Patients and nurses are being put in dangerous situations at Maitland Hospital due to management making risky staffing decisions, the nurses' union says.
Hunter New England Health has disputed this, saying the hospital is "appropriately staffed and resourced".
The Maitland branch of the NSW Nurses and Midwives' Association rallied outside the hospital at 8am on Monday on their own time, saying they were "fatigued and frustrated by understaffing issues".
Association assistant general secretary Michael Whaites said "if registered or enrolled nurses are not available, they are being replaced by less experienced assistants in nursing [AINs]".
Mr Whaites said this was leading to new graduate nurses being left at times "in charge on some of the wards, creating untenable workloads, stress and anxiety across the remaining staff".
"It's a serious concern and puts patient safety at risk," Mr Whaites said.
Mr Whaites said Maitland Hospital staff had "raised concerns with management several times this year over critical staffing shortages".
The association's Maitland Hospital branch secretary Monique Murray said the nurses wanted "like for like replacements".
Ms Murray highlighted situations in which "they leave a new grad in charge of an area with an AIN, without support from a senior staff member".
She said the assistant nurses were "being put in positions that are completely out of their scope of practice".
"It's dangerous for them, our patients and the RNs [registered nurses] left to oversee everything," she said.
The hospital's reasonable workloads committee had been "back and forth with hospital executives" for 18 months over the matter.
"We've come to the table in good faith. They've flat out told us that everything is fine," Ms Murray said.
A Hunter New England Health spokesperson said "Maitland Hospital is appropriately staffed and resourced to provide safe, high quality and compassionate care to patients".

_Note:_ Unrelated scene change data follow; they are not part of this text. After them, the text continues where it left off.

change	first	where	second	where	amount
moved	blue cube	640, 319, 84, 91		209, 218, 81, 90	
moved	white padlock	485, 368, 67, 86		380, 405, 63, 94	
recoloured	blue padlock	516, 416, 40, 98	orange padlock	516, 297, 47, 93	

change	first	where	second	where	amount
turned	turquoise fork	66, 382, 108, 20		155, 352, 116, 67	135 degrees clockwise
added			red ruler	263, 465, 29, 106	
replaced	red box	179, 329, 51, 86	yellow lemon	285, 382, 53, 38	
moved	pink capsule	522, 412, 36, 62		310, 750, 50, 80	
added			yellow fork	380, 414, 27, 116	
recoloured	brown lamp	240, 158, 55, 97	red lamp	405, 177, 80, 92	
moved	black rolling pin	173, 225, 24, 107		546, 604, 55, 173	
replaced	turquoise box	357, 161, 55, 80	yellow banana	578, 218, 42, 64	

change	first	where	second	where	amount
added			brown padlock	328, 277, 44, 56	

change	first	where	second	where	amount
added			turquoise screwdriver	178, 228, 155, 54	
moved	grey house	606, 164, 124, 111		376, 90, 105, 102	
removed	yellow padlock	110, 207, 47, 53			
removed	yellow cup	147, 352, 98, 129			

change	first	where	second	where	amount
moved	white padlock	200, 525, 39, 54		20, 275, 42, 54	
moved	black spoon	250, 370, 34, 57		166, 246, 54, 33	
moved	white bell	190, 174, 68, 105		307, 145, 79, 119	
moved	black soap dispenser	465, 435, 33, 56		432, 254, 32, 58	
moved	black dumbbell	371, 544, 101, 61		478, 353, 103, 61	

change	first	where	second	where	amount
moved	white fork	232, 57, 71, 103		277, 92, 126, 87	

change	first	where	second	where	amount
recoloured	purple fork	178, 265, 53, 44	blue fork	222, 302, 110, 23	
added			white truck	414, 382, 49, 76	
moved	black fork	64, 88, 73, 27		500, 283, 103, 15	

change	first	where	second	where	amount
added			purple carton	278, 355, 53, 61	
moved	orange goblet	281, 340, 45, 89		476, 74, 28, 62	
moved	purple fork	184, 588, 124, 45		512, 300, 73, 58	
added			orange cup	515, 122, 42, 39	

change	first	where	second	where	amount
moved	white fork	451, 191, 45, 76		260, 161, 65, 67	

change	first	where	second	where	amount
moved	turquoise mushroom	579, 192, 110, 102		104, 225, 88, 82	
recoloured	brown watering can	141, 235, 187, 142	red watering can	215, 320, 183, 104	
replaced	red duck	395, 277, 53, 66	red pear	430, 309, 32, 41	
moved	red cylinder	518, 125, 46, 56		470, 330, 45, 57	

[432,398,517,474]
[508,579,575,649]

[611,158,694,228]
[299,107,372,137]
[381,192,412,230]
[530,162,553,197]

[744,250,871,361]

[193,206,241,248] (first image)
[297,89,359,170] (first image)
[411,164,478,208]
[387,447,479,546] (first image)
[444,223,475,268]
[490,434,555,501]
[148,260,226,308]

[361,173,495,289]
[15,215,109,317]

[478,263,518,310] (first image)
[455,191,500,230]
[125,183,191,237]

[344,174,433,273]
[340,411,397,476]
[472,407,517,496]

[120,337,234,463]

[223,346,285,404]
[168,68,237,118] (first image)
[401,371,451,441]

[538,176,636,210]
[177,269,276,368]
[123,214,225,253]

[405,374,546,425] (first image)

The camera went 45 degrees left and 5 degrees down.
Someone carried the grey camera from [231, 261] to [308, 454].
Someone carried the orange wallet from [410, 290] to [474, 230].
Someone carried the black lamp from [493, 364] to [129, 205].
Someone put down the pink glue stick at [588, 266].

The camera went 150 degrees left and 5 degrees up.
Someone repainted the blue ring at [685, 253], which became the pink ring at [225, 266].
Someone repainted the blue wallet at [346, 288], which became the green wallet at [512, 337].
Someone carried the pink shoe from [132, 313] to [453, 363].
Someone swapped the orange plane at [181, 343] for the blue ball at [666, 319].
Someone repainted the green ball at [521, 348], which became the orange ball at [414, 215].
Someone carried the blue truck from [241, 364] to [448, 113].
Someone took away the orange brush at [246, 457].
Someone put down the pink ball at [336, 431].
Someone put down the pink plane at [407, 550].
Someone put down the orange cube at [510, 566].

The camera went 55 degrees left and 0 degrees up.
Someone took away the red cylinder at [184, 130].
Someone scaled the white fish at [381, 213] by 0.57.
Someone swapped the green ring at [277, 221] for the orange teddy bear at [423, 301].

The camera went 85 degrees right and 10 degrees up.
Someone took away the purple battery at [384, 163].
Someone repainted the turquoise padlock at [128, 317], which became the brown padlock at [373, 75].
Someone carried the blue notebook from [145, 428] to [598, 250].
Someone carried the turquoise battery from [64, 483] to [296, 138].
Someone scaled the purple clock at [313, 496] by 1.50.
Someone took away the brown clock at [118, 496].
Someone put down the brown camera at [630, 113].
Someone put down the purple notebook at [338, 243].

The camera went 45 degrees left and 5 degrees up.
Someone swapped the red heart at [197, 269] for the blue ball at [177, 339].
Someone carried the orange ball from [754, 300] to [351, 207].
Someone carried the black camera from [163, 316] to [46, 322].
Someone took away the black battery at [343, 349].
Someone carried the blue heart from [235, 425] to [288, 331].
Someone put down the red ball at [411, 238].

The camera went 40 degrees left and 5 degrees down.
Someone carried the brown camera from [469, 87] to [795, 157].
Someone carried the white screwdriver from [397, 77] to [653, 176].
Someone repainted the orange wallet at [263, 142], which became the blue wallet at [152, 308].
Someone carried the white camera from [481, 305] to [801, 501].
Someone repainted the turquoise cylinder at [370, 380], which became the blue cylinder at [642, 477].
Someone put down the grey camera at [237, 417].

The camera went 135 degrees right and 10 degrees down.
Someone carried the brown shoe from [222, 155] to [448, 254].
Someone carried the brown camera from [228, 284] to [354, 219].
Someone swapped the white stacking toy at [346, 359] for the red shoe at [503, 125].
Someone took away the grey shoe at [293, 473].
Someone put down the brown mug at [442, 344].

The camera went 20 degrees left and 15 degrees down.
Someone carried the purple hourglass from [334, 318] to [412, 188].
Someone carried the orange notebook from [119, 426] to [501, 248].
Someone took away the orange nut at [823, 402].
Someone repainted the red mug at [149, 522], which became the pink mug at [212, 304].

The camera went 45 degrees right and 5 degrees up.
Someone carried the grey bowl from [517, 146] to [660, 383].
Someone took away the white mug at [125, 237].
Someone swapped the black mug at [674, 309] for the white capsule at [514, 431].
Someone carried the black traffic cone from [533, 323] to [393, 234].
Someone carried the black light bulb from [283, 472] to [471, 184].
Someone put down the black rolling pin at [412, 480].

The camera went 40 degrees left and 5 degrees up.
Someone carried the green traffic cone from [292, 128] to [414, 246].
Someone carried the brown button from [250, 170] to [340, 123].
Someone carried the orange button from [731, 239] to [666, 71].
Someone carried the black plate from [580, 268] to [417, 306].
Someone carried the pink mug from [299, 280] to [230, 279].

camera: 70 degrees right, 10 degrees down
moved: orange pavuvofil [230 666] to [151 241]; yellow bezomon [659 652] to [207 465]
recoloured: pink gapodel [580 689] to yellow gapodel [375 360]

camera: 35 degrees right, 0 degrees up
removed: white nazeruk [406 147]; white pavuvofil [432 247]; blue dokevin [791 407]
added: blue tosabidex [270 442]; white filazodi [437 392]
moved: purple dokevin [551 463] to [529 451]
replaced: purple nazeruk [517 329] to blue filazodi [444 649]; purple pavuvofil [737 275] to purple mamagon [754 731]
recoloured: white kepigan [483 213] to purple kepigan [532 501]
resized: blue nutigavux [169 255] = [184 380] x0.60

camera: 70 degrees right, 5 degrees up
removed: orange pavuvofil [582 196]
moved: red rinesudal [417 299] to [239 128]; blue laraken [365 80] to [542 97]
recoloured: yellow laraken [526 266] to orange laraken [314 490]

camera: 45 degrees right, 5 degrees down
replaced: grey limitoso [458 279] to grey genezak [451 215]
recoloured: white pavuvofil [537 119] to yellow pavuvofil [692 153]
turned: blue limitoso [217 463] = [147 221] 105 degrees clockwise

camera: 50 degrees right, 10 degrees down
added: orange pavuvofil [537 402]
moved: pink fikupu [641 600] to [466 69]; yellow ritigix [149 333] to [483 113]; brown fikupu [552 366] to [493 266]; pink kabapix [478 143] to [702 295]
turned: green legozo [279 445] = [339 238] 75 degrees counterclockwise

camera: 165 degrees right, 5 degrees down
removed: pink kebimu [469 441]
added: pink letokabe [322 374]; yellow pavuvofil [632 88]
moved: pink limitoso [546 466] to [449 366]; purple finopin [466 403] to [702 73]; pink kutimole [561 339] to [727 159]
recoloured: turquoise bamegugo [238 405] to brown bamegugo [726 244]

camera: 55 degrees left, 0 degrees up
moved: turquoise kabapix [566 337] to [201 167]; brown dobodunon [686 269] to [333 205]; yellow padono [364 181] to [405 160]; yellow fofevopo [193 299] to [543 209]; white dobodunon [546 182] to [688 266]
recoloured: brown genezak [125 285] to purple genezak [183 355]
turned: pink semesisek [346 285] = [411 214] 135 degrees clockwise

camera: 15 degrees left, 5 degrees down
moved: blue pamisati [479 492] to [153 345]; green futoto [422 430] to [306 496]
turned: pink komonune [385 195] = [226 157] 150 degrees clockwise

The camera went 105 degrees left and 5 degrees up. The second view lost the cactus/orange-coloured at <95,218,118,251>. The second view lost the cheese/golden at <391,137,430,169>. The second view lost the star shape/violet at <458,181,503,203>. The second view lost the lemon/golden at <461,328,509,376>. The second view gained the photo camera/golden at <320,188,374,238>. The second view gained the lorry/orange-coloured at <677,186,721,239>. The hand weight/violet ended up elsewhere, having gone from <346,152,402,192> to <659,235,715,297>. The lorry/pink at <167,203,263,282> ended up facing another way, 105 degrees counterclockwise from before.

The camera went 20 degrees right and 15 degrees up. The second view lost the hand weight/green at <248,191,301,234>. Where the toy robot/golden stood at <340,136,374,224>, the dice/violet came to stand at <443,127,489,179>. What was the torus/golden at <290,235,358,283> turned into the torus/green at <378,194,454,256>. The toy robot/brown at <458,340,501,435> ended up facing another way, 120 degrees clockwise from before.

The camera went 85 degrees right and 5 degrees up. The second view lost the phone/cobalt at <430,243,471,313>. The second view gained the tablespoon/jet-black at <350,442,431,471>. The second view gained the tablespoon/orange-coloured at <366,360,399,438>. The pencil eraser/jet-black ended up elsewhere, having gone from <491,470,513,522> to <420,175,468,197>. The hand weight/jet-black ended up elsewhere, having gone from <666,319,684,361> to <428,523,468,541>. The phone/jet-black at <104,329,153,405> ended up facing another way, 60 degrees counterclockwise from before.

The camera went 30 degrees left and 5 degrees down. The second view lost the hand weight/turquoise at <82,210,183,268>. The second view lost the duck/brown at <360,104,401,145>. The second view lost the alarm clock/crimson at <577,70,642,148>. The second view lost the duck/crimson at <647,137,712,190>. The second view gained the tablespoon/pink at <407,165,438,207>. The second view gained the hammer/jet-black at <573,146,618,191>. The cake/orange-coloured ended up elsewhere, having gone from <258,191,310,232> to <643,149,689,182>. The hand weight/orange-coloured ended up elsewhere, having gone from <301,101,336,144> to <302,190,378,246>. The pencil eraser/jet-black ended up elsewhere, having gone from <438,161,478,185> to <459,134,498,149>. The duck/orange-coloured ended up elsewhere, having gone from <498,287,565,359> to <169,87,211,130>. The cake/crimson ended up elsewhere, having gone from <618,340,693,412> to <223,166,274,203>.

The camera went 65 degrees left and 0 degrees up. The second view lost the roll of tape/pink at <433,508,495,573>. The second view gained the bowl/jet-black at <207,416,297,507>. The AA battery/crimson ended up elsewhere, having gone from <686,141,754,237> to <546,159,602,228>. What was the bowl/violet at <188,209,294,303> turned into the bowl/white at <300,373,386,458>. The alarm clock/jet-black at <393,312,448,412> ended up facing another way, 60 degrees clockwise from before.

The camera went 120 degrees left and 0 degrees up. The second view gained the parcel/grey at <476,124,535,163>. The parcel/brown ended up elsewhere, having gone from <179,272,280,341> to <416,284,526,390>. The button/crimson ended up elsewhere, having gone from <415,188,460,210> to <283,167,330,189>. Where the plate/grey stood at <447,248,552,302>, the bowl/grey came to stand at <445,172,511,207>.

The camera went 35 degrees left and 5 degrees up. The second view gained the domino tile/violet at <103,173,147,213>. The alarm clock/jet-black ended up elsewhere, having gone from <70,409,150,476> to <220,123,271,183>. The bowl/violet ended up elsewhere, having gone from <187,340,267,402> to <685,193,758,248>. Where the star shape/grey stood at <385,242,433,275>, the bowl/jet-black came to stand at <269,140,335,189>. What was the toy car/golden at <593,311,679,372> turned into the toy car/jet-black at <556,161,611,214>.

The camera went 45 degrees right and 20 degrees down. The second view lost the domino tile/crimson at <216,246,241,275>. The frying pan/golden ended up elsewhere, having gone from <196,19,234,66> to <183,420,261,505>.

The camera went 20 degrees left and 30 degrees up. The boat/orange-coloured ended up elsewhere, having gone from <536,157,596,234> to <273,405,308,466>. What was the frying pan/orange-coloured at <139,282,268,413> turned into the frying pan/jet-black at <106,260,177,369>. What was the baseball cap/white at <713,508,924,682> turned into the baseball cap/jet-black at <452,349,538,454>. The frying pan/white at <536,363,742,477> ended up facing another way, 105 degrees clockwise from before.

"Hospital management ensures there is always an appropriate skill mix of registered nurses, enrolled nurses and assistants in nursing to provide safe and effective care," the spokesperson said.
"We want to assure the community that the hospital is staffed to the levels required under the Public Health System Nurses' and Midwives' (State) Award 2023, which aligns staffing requirements to the number of patients and their care complexity.
"This approach allows hospitals to increase staffing where needed."
The spokesperson added that "assistants in nursing and enrolled nurses work under the supervision of a registered nurse".
"They are not asked or expected to perform duties outside their scope of practice.
"In the event of any staffing gaps, registered nurses may be reallocated to another area in the hospital to ensure there is an even and safe skill mix across all wards."
Branch member Kathy Chapman said a lot of senior nurses had left Maitland Hospital and "half the nurses are new grads now".
"If conditions were better, that would attract back the staff that have been leaving," she said.
Ms Murray said the nurses "love new grads", but "retainment is just as important as recruitment".
"Senior staff are the ones to nurture these new grads."
Ms Chapman said the hospital had experienced an increase in rapidly deteriorating patients in the past 12 months.
In August, the Minns government signed a memorandum of understanding with the nurses' union to progress "safe staffing levels in NSW public hospitals".
This followed the government announcing the Safe Staffing Working Group in April for "major reform" in public hospitals that would "help retain experienced staff" and attract the "future healthcare workforce".
The Hunter New England Health spokesperson said "attracting and retaining nurses is a challenge across Australia".
"Maitland Hospital has several strategies in place to increase recruitment of nurses, including an overseas recruitment campaign that has so far attracted around 20 registered nurses."
The spokesperson added that the government provided $419.1 million in the 2023-24 NSW budget to recruit 1200 additional nurses and midwives by 2025-26.
The government had committed to ongoing funding for "the equivalent of 1112 full-time nursing and midwifery positions [138 in Hunter New England], which had been funded by the previous government on a temporary basis until June 30, 2024".
"This reform will help retain experienced staff while also helping to attract our future healthcare workforce."